The formian dropped the Chondathan and stepped back, once again concealing itself in the shadows.
“He will answer to stop the pain,” Guk said.
“Yes, he will. But that does not make it right,” Taennen replied.
“He stands against order,” Guk said, as though the words were explanation and justification enough.
“It doesn’t matter. Besides, if you torture him enough, he’ll tell you he’s a troll and can grant your greatest wish,” Taennen said, kneeling next to the Chondathan.
“He defies order. If he does not serve the purpose of answering your questions, we will end his life. We have suffered him to live this long only because we thought he might help you. He does not respect order and should die,” Guk said. The unsettling timbre
in Guk’s voice settled into a rhythm that Taennen found even more alien than usual.
“No,” Taennen said, standing and turning to face the larger creature. He stepped closer to Guk, moving out of Lucha’s light filtering down through the tree tops. Though dark, they could see one another, and their gazes locked, neither of them flinching nor blinking. Taennen held his ground, hand on his weapon.
“I can’t let you murder him,” Taennen whispered. “Maybe we can trick him somehow.”
“Lie,” Guk said. Formian voices did not lilt when inquisitive and so Taennen did not respond for the span of several heartbeats, finally identifying the words as a question.
“Yes. Fool him into telling us how many more of them there are, whether there are any secret tunnels we can use, and anything else we need to know,” Taennen said.
“We will not lie,” Guk said as he moved toward the Chondathan, who gasped when he saw the largest formian. Guk stared hard at the man, his head twitching slightly. “Ask him your questions.”
Taennen eyed the big formian but stood over the Chondathan, lowering his voice and scowling as best he could. “How many more of you are underground?”
“To the hells with you, Maquar,” Rhalov said.

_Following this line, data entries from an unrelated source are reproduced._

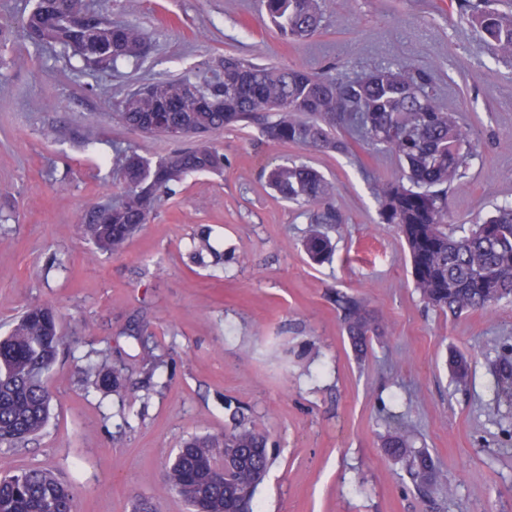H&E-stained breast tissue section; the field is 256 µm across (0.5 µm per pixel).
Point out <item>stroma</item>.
I'll return each instance as SVG.
<instances>
[{
  "label": "stroma",
  "mask_w": 512,
  "mask_h": 512,
  "mask_svg": "<svg viewBox=\"0 0 512 512\" xmlns=\"http://www.w3.org/2000/svg\"><path fill=\"white\" fill-rule=\"evenodd\" d=\"M135 24L148 50L116 71L94 70L58 46L31 44L35 0H0V336L26 305L55 306L63 335L48 374L51 419L20 447L0 445V473L31 467L66 480L78 512H188L166 475L184 440L231 430L228 408L248 407L267 433L271 464L258 512H512V404L494 396L496 367L512 363V302L451 319L416 292L409 254L382 223L376 177L394 156L267 141L227 129L213 144L216 174L165 193L125 253L99 252L77 224L125 185L116 151L156 158L173 141L123 125L119 104L139 82L203 78L215 60L334 68L356 76L420 68L441 103L472 129L475 157L448 196L454 223L512 203V64L493 59L450 0H324L320 30L292 45L262 0H93ZM303 160L336 184V246L312 264L301 248L316 208L281 199L271 168ZM208 230L222 253L190 252ZM365 298L383 327L357 357L333 297ZM464 355L466 384L449 360ZM123 364L121 386L86 381L89 365ZM406 433L444 484L414 479L384 448Z\"/></svg>",
  "instance_id": "1"
}]
</instances>
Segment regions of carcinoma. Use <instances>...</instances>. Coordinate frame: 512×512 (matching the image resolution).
<instances>
[{
	"mask_svg": "<svg viewBox=\"0 0 512 512\" xmlns=\"http://www.w3.org/2000/svg\"><path fill=\"white\" fill-rule=\"evenodd\" d=\"M280 36L290 42L312 37L323 20L322 0H265ZM459 17L479 33L498 60H512V12L492 0H459ZM82 0H37L25 21L36 45L71 48L90 68H114L140 59L144 39L133 24H112L99 13L79 26L71 18ZM89 42L112 44V55L90 59ZM186 78L144 83L120 104L128 126L154 136L169 127L189 132L194 145L153 160L119 153L125 190L114 203L97 205L82 215L80 234L103 253L117 255L147 224L160 192L192 173L224 169V154L211 137L230 126L259 128L268 140L320 151L346 152L341 129L391 153L400 165L396 178L373 183L382 222L397 225L406 242L414 288L429 305L450 315L488 310L512 300V204L478 220L456 236L447 231L449 192L454 190L473 157L470 132L460 113L444 106L431 77L420 70L380 68L354 77L313 74L302 67L281 68L235 56L220 59L198 83L199 97H186ZM271 188L284 200L323 208L322 220H337L332 203L336 185L305 163H286L268 174ZM311 261L323 264L333 256L330 238L314 231L303 241ZM336 310L354 350L362 354L379 326L364 301L336 293ZM63 336L54 307L30 304L0 338V444L17 446L43 429L50 418L45 375ZM450 369L457 384L469 377L467 359L453 357ZM95 385L117 386L118 372L106 363L92 367ZM497 396L512 402V365L497 367ZM235 425L222 434L185 442L168 472L172 490L195 512H254L259 483L256 471L267 470L268 435L247 424L244 413L232 415ZM233 448H252L249 463L223 483L215 462ZM386 451L409 462L411 474L437 481L429 454L413 448L402 433L388 437ZM0 512H76L69 486L53 473L28 468L0 476Z\"/></svg>",
	"mask_w": 512,
	"mask_h": 512,
	"instance_id": "obj_1",
	"label": "carcinoma"
}]
</instances>
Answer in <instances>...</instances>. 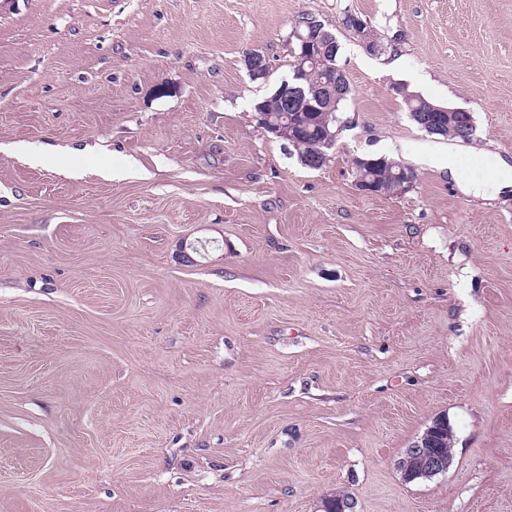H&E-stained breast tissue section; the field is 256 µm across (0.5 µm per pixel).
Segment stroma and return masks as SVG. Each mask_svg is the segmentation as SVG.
<instances>
[{"instance_id":"1","label":"stroma","mask_w":512,"mask_h":512,"mask_svg":"<svg viewBox=\"0 0 512 512\" xmlns=\"http://www.w3.org/2000/svg\"><path fill=\"white\" fill-rule=\"evenodd\" d=\"M303 13L353 88L318 169L254 110ZM451 152L512 164V0H0V512H512V188ZM343 21L346 22V25L350 24L351 29L359 36L368 51L380 54L376 50H379V52L385 50V45L377 43L376 36L373 33V28L368 22L363 21L360 17L354 14H348ZM402 96L404 99V103L406 105L407 111L409 113L410 119L419 126L420 128L425 129L428 133H437L432 135H437L446 138L458 139L459 138V130L462 128V123L458 118H453L452 122H446L448 124V134H438L443 132V123L439 120V117H435V119H431L430 117L424 115L419 116V123L415 119V116L418 114L424 113V111L429 107V105H436L434 102L424 98L422 95L409 91L407 88H402L401 90ZM439 106V105H436ZM447 169L449 177L455 182L460 183L467 192L479 194L487 188L501 190L512 187V165L510 166L504 160L495 163L492 174L487 181L474 182L463 180V176L457 166L455 154L452 152L448 153ZM371 159V160H367ZM383 159L388 161L387 165L398 168V172L394 174L397 177V184L395 182H391V186L386 192L385 196H393L394 194L401 193L404 189V182L410 184L412 180V174L407 167L398 163L396 161H392L389 158L383 156H370L364 158H355L353 161L354 169H355V187L358 191L369 194V195H382L384 192V182L377 178V176H384L388 180H390V176L387 174V168L383 162ZM372 160L377 161V169L370 171V175L368 176V170L371 169ZM376 176V177H375ZM399 186V187H398ZM398 188L402 190L398 192ZM448 423L445 420H436L432 423L409 448L399 462V468L405 481L411 482L421 478H432L446 473L452 464V443L446 436L445 446L451 448L448 456L441 451L436 440L446 430Z\"/></svg>"}]
</instances>
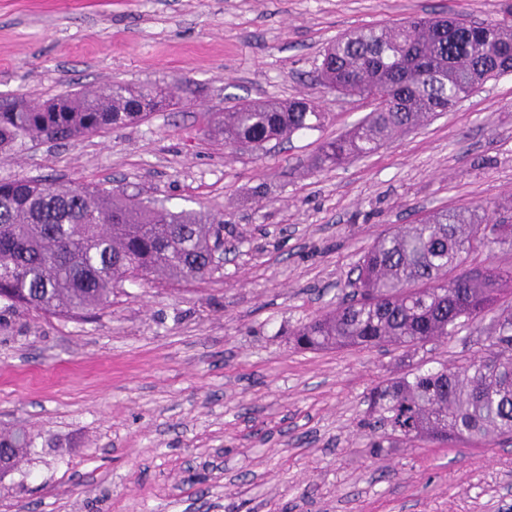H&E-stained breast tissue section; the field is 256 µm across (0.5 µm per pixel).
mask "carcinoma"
Segmentation results:
<instances>
[{"mask_svg": "<svg viewBox=\"0 0 512 512\" xmlns=\"http://www.w3.org/2000/svg\"><path fill=\"white\" fill-rule=\"evenodd\" d=\"M512 73V21L461 27L450 17H413L367 26L333 41L317 72L325 88L364 97L384 91L349 133L326 141L316 165L372 153L399 132L454 108L469 90ZM161 93L114 81L0 112V154L41 140H69L146 119ZM325 119L307 97L251 101L205 116L204 132L229 149H257L318 128ZM221 222L203 211H172L81 182L0 181V320L20 311L77 318L103 308L128 279L190 283L216 267ZM512 251V223L492 222L488 206L441 209L377 238L357 263L335 308L299 327L305 350L395 346L416 351L452 339L492 316L486 355L448 369L418 367L371 389V447L415 441L493 448L512 441V269L459 271L494 247ZM26 432L0 433V452L22 462Z\"/></svg>", "mask_w": 512, "mask_h": 512, "instance_id": "1", "label": "carcinoma"}]
</instances>
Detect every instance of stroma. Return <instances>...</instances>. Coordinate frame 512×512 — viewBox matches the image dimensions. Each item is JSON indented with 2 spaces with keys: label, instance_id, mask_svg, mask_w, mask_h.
<instances>
[{
  "label": "stroma",
  "instance_id": "35a3bbf8",
  "mask_svg": "<svg viewBox=\"0 0 512 512\" xmlns=\"http://www.w3.org/2000/svg\"><path fill=\"white\" fill-rule=\"evenodd\" d=\"M512 0H0V100L119 81L179 84L146 120L0 158V179L120 189L224 220V264L189 284L125 282L80 319L0 325V429L34 450L0 512H512V443L369 446L367 395L484 354L477 334L402 349L302 351L380 233L437 209L512 208V75L364 157L318 168L369 101L313 75L341 33L410 16L496 22ZM305 96L323 125L232 152L203 116Z\"/></svg>",
  "mask_w": 512,
  "mask_h": 512
}]
</instances>
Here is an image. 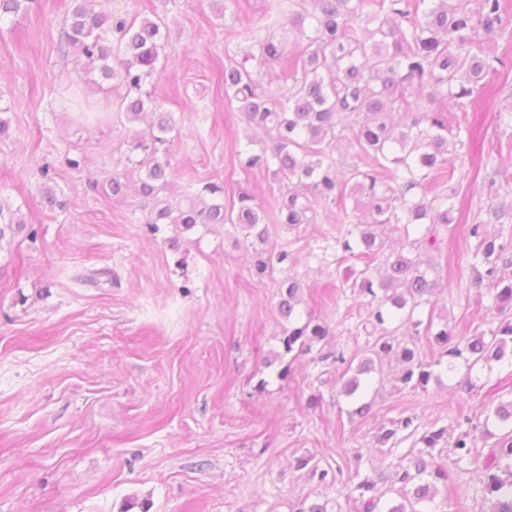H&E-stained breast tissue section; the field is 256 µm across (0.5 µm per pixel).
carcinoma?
Returning <instances> with one entry per match:
<instances>
[{
	"label": "carcinoma",
	"mask_w": 512,
	"mask_h": 512,
	"mask_svg": "<svg viewBox=\"0 0 512 512\" xmlns=\"http://www.w3.org/2000/svg\"><path fill=\"white\" fill-rule=\"evenodd\" d=\"M95 2L72 0L60 51L85 72H99V91L112 83V107L127 122L152 115L151 125L130 144L128 167L107 181L109 194L123 198L135 182L136 195L148 208V231L170 227L172 250L199 225H233L242 244L253 249L254 275L273 277L276 266L288 262V250L269 246V224L249 190H240L229 207L224 187L214 183L173 194L169 153L176 123L168 112L150 111L151 96L143 91L157 71L161 23L97 11ZM36 4L0 0V19L26 14ZM277 7L280 14L288 12V41L295 53L287 58L283 41L258 30L251 34L262 57L286 59L282 78L288 86L278 95L260 93L245 66L224 68V91L232 93L237 111L247 125L268 135L260 151L252 150L250 140L239 155L245 168L264 170L275 183L288 184L273 223H315L312 198L339 207L353 227L338 229L336 247L364 261L357 275H348L351 287L375 302L368 318L372 340L359 359L341 351L316 353L314 347L330 335L329 326L299 314L302 280L276 282V313L285 322L283 353L295 359L311 354L335 364L338 395L348 401L352 418L370 416L374 401L368 395L387 361L398 366L397 382L423 391L431 380H440L436 367L443 364L444 372L453 373L462 364L466 372L459 386L472 389L474 370L512 358V319L487 332L460 335L446 317L436 315L442 285L427 250L437 244L438 228L460 223L457 190H438L436 182L453 179L458 149L465 145L461 133L472 136L471 128L452 125L453 113L468 111L485 79L503 65L488 35L512 25L508 0H288V7ZM347 130L358 162L344 172L330 146ZM504 208L489 206L468 227L475 240L472 285L492 294L499 313L512 308V239L488 225ZM386 225L411 240L410 251L392 248L382 232ZM422 225L423 236L411 238ZM25 228L20 210L0 200V243ZM397 322L427 336L439 358L422 359L415 345L398 336ZM466 423L467 429L457 421L422 431L409 415L382 423L376 442L392 461L365 476L357 471L346 481L339 466L301 458L297 467L309 468L311 478L354 502L357 512H424L421 506L434 502L438 484L448 480L451 453L461 474L478 466L474 498L489 503V512H512V399L499 401L484 420ZM410 438L413 445L398 451ZM480 441L489 448L484 455L477 451ZM295 512H341V505L306 498Z\"/></svg>",
	"instance_id": "carcinoma-1"
}]
</instances>
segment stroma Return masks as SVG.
<instances>
[{"label":"stroma","mask_w":512,"mask_h":512,"mask_svg":"<svg viewBox=\"0 0 512 512\" xmlns=\"http://www.w3.org/2000/svg\"><path fill=\"white\" fill-rule=\"evenodd\" d=\"M102 2L165 23L145 89L180 131L170 153L175 191L217 182L229 201L247 186L273 214L282 190L240 164L250 130L224 93V68L245 63L264 91L280 93L282 63L261 60L247 33L268 24L283 33L287 17H270L271 0ZM69 9L70 0H40L0 20V106L10 119L0 200L20 208L27 228L0 245V512H120L129 498L148 500L149 512H293L303 498L335 496L297 459L366 471L381 463L379 423L410 415L441 426L512 398L505 361L479 371L471 391L453 376L424 391L384 380L371 417L353 420L325 365L271 362L282 333L275 283L290 275L305 285L302 312L329 325V346L349 358L366 347L370 299L344 282L360 263L337 258L336 206L316 200L315 223L272 225L271 244L290 257L264 281L229 224L197 227L171 251L170 230L149 234L139 201L104 188L123 170L136 125L108 114L87 121L60 105L75 89L103 99L57 49ZM495 38L504 65L458 115L478 140L457 170L461 222L440 231L432 251L437 309L468 336L502 316L470 286L466 226L505 202L494 229L512 235V129L496 121L512 107V27ZM47 183L64 208L45 206ZM99 269L110 283H87Z\"/></svg>","instance_id":"stroma-1"}]
</instances>
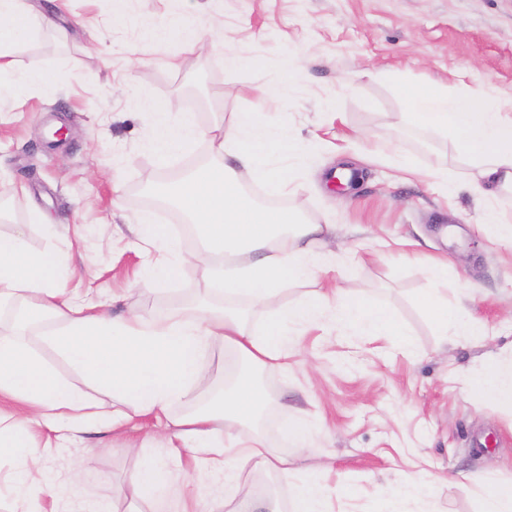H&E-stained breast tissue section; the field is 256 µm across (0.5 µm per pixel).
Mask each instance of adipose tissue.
Instances as JSON below:
<instances>
[{"label": "adipose tissue", "mask_w": 512, "mask_h": 512, "mask_svg": "<svg viewBox=\"0 0 512 512\" xmlns=\"http://www.w3.org/2000/svg\"><path fill=\"white\" fill-rule=\"evenodd\" d=\"M31 19L30 0H0V95L20 98L43 81L36 63L20 77L12 75L10 51L32 36ZM404 97L412 125L454 141L471 170L475 193L492 198L512 192V112L495 103L478 107L469 95L449 93L444 85L408 91ZM203 136L211 144L214 161L181 177L173 192L175 207L197 229L200 247L191 257H183L167 225L142 217L136 234L154 254L147 279L174 278L188 259L226 297L253 309L274 306L273 317L259 333L251 331L240 313L218 306L193 316L154 319L131 313L113 318L73 302L55 245L34 253L27 249L23 233L0 235V308L13 309L17 324L14 330H0V459L18 460L10 477L18 496L38 485L39 465L48 454L47 446L33 440L36 429L113 431L136 416H168L175 401L205 384L202 357L218 338L248 365V372L237 374L224 394L205 408L176 419L175 430L160 441L172 453L188 450L197 466L223 474L225 499L247 497L246 486L238 480L244 466L252 463L282 473L293 461L274 454L260 433L242 440L231 427L254 426L267 410L269 396L255 372L287 370L289 357L297 351L298 325L328 311L337 325L357 335L388 337L408 345L406 330L389 309L332 288L313 291L292 308L276 306L284 286L314 279L316 249L331 227L301 223L298 212L290 208L256 204L244 195L236 172L252 170L271 191H284V171L271 161L296 154L299 146L287 128L267 125L255 112L239 113L232 125L206 132L198 127L194 113H181L173 121L161 112L151 147L164 162ZM223 253L247 254L251 260L227 270L213 261ZM447 271L442 262L425 267L432 287L422 298L423 308L439 335H482L480 324L461 321L438 292L436 285ZM40 321L52 323L48 343L100 388L103 398H86L31 349L24 333ZM467 388L483 400L512 405V369L475 373ZM130 483L133 493L150 503V512H180L184 485L173 478L167 462L142 466Z\"/></svg>", "instance_id": "obj_1"}]
</instances>
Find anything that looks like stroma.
<instances>
[{
    "label": "stroma",
    "instance_id": "35a3bbf8",
    "mask_svg": "<svg viewBox=\"0 0 512 512\" xmlns=\"http://www.w3.org/2000/svg\"><path fill=\"white\" fill-rule=\"evenodd\" d=\"M32 3L53 23L35 25L14 53L16 71L40 64L38 91L0 101V235L25 229L32 252L55 244L79 302L101 310L155 316L200 300L224 304L190 264L139 287L144 255L130 230L138 215L168 225L183 254L199 247L178 212L148 202L147 190L210 155L200 139L160 163L146 107L194 113L204 129L257 112L286 125L302 150L288 161L287 194L269 195L247 170L238 173L243 191L299 209L307 223L334 225L321 247L328 273L289 286L278 304L330 286L391 308L409 333L402 349L324 318L301 326L288 371L260 375L277 399L260 432L269 447L293 454L281 425L303 416L316 428L312 448L285 474L245 469L243 512L271 495L290 512L295 483L314 473L346 489L332 498L333 512H385L374 487L418 470L438 481L424 496L406 491L407 512H482L483 478L512 481V407L470 394L466 379L512 361V244L487 221L512 211V194L488 201L473 193L453 141L408 122L402 89L438 83L469 91L477 104L512 108V0H125L120 8L67 0L59 10L51 0ZM178 17L212 29L191 43L176 33L154 39ZM229 54L238 66L225 63ZM178 56L185 65L172 67ZM290 66L298 78L288 79ZM377 138L395 139L418 176L405 181L392 161H370ZM440 159L448 162L444 180L434 172ZM339 167L357 172L356 184L337 186ZM37 207L54 236L35 223ZM435 258L448 262L441 293L480 320L485 335L438 336L419 303L430 286L423 268ZM172 429L170 418H136L63 440L43 463L36 508L88 512L99 502L111 512H148L128 480L158 456V434ZM169 467L189 485L191 512L219 507L223 478L175 458Z\"/></svg>",
    "mask_w": 512,
    "mask_h": 512
}]
</instances>
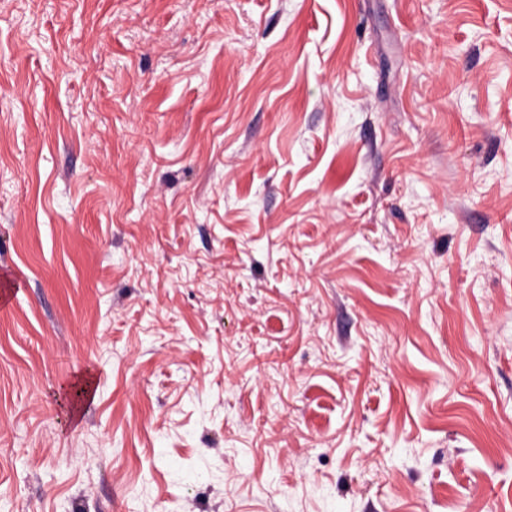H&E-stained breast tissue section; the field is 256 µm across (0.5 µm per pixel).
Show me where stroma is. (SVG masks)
<instances>
[{"mask_svg": "<svg viewBox=\"0 0 512 512\" xmlns=\"http://www.w3.org/2000/svg\"><path fill=\"white\" fill-rule=\"evenodd\" d=\"M7 276L0 512H512V0H0Z\"/></svg>", "mask_w": 512, "mask_h": 512, "instance_id": "1", "label": "stroma"}]
</instances>
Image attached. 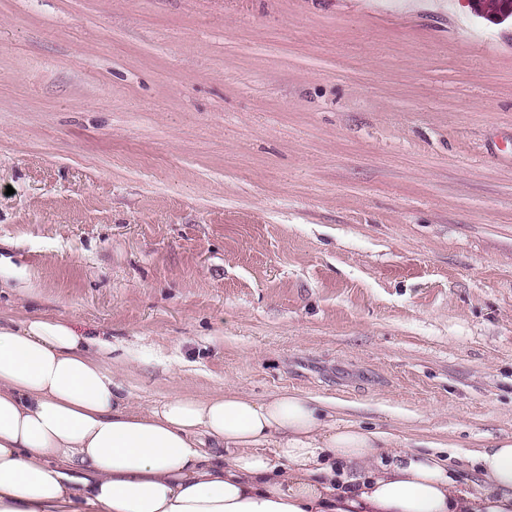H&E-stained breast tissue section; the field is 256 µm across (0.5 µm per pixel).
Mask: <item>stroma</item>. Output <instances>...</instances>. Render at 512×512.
<instances>
[{"mask_svg": "<svg viewBox=\"0 0 512 512\" xmlns=\"http://www.w3.org/2000/svg\"><path fill=\"white\" fill-rule=\"evenodd\" d=\"M446 2L0 0V312L105 335L137 404L512 436V21Z\"/></svg>", "mask_w": 512, "mask_h": 512, "instance_id": "35a3bbf8", "label": "stroma"}]
</instances>
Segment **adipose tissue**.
I'll return each instance as SVG.
<instances>
[{"instance_id":"adipose-tissue-1","label":"adipose tissue","mask_w":512,"mask_h":512,"mask_svg":"<svg viewBox=\"0 0 512 512\" xmlns=\"http://www.w3.org/2000/svg\"><path fill=\"white\" fill-rule=\"evenodd\" d=\"M447 459L299 390L134 404L112 344L0 319V512H512V437Z\"/></svg>"}]
</instances>
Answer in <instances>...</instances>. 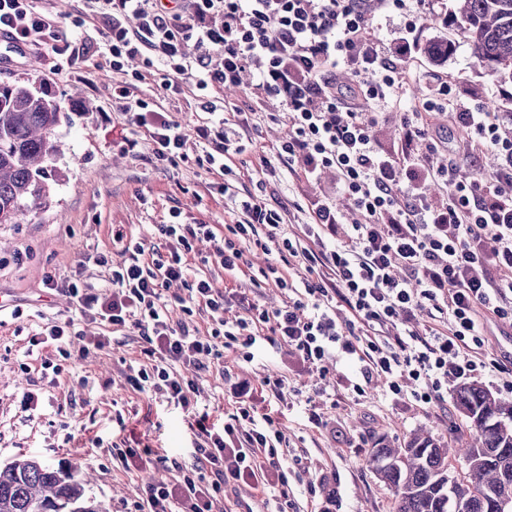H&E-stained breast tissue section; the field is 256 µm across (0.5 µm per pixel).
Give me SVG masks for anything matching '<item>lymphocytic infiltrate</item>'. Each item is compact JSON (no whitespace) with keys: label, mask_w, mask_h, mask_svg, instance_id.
<instances>
[{"label":"lymphocytic infiltrate","mask_w":512,"mask_h":512,"mask_svg":"<svg viewBox=\"0 0 512 512\" xmlns=\"http://www.w3.org/2000/svg\"><path fill=\"white\" fill-rule=\"evenodd\" d=\"M83 2L109 25L113 73L142 56L161 65L162 88L177 93L188 82L200 90L235 86L246 70L258 69L251 98L277 102L288 118V138L274 156L302 157L310 183L318 171L333 170L347 201L341 207L332 196L316 195L298 235L288 232L280 208L239 196L227 182L221 190L232 221L223 236L209 224L162 225L168 261L142 262L143 243L115 230L133 260L113 271L112 296L46 276L44 287L68 294L82 313L141 329L154 364L139 376L154 393L189 405L197 391L189 371L204 370L241 339L287 345L304 364L349 359L363 379L385 377L395 394L404 381L419 382L413 397L426 405L444 401L449 382L484 376L486 326L512 324V113L488 111L439 85L417 111L401 113L405 142L423 150L397 158L377 143L376 113L355 111L336 83L337 68L346 67L357 96L396 106L409 76L407 49L388 54L370 31L372 14L390 9L412 18L423 0H180L175 13L163 0ZM131 16L137 28L127 26ZM67 20L38 0H0V39L9 52L45 44L66 61L78 59ZM115 95L133 125L150 129L156 159L186 157L198 142L206 162L223 171L227 158L246 149L237 124L200 125L187 135L129 85L117 86ZM441 110L459 131L464 154L500 156L492 172L464 176L456 162L435 166L440 145L427 119ZM201 240L215 242L216 263L231 273L246 244L276 243L278 258L262 275L285 290L284 306L268 311L251 303L246 317L227 320L225 293L185 261ZM315 268L318 280L303 277ZM177 281L189 302L205 309L209 335L171 326L166 292ZM271 427L253 402L230 413L220 433L196 420L193 473L148 485L139 512H212L215 492L240 485L275 502V512H290L294 502Z\"/></svg>","instance_id":"lymphocytic-infiltrate-1"}]
</instances>
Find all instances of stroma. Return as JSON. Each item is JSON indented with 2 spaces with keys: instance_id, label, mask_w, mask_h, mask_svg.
<instances>
[{
  "instance_id": "obj_1",
  "label": "stroma",
  "mask_w": 512,
  "mask_h": 512,
  "mask_svg": "<svg viewBox=\"0 0 512 512\" xmlns=\"http://www.w3.org/2000/svg\"><path fill=\"white\" fill-rule=\"evenodd\" d=\"M451 6V0H427L417 22L418 48L407 63L412 79L402 90V108L379 118L377 136L388 153L399 156L405 150L399 111H413L437 81L512 113V75L484 70L462 31L448 23ZM82 20L78 33L89 51L76 64L52 57L45 48L0 62V84L29 78L55 93L65 112L55 129L63 148L56 164L66 174L53 186L48 203L33 208L26 220L0 224V293L11 301L0 314V463L34 456L69 466L88 477V494L107 512H136L145 474L172 483L195 464V417L207 416L220 429L226 412L253 399L264 402L282 434L283 468L301 512H393L392 492L372 472L374 440L396 444L419 429L448 442L468 433L470 422L454 398L428 406L414 400V382L395 395L379 377L357 393L350 382L357 379L358 367L350 361L320 368L297 363L284 346L238 345L225 352L223 365L199 372L198 390L185 408L130 384V376L149 364L139 329L88 320L75 301L44 288L45 276L52 273L111 294L113 268L130 261L123 244L112 239L113 226H122L145 249L162 253L160 225L175 219L210 224L220 235L229 220L222 197L212 191L224 175L208 167L202 148H192L184 159L156 160L147 131L113 108L105 26L89 13ZM446 40L454 47L450 55L434 62L424 54L426 45ZM138 88L150 108L166 112L185 133L216 119L201 110L195 86L170 95L149 78ZM74 91L91 103L92 112L71 111L68 96ZM215 97L237 105L235 120L249 123L250 145L233 160L240 195L257 194L288 208L303 203L301 160L278 159L274 173L261 171V154L288 135L285 119L251 120L252 102L241 88L218 90ZM132 139L137 142L133 148L128 145ZM213 251V242H198L188 261L193 269H207L215 288L242 290L268 309L281 306L282 289L259 275L277 252L246 247L243 274L230 276L217 265H202ZM65 320L71 321L73 335L66 355L51 346L29 350L30 336ZM91 336L110 337V347L88 344ZM278 377L285 381L279 397L265 384ZM315 412L320 421L312 420ZM146 446L167 455V462L146 459L141 466L123 468L120 451Z\"/></svg>"
}]
</instances>
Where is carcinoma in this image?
Segmentation results:
<instances>
[{
    "label": "carcinoma",
    "instance_id": "cac0c4a2",
    "mask_svg": "<svg viewBox=\"0 0 512 512\" xmlns=\"http://www.w3.org/2000/svg\"><path fill=\"white\" fill-rule=\"evenodd\" d=\"M449 17L468 36L478 63L512 72V0H453ZM61 120L53 93L28 79L0 85V224H18L49 200L63 177L53 137ZM471 422L449 445L419 430L400 446L372 449L376 478L394 494V512H512V401L477 382L455 391ZM0 512H106L68 468L36 457L0 465Z\"/></svg>",
    "mask_w": 512,
    "mask_h": 512
}]
</instances>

“Approximately forty,” Guk said. Rhalov’s eyes went wide staring at the formian.
Uncertain what was happening, Taennen continued. “Why are you here?”
Rhalov said nothing, but Guk spoke. “For coin.”
The Chondathan stared at Guk, his lips pursed, his brow furrowed.
“Why are the Chondathans here?” Taennen asked.
Again, Guk spoke when the human would not, saying, “For coin.”
Taennen growled at the answer, upset with himself for being so vague, and angry at the stubborn prisoner.
“Is there a way to use the tunnels to enter Neversfall?” Taennen asked, turning to face Guk in anticipation of the response.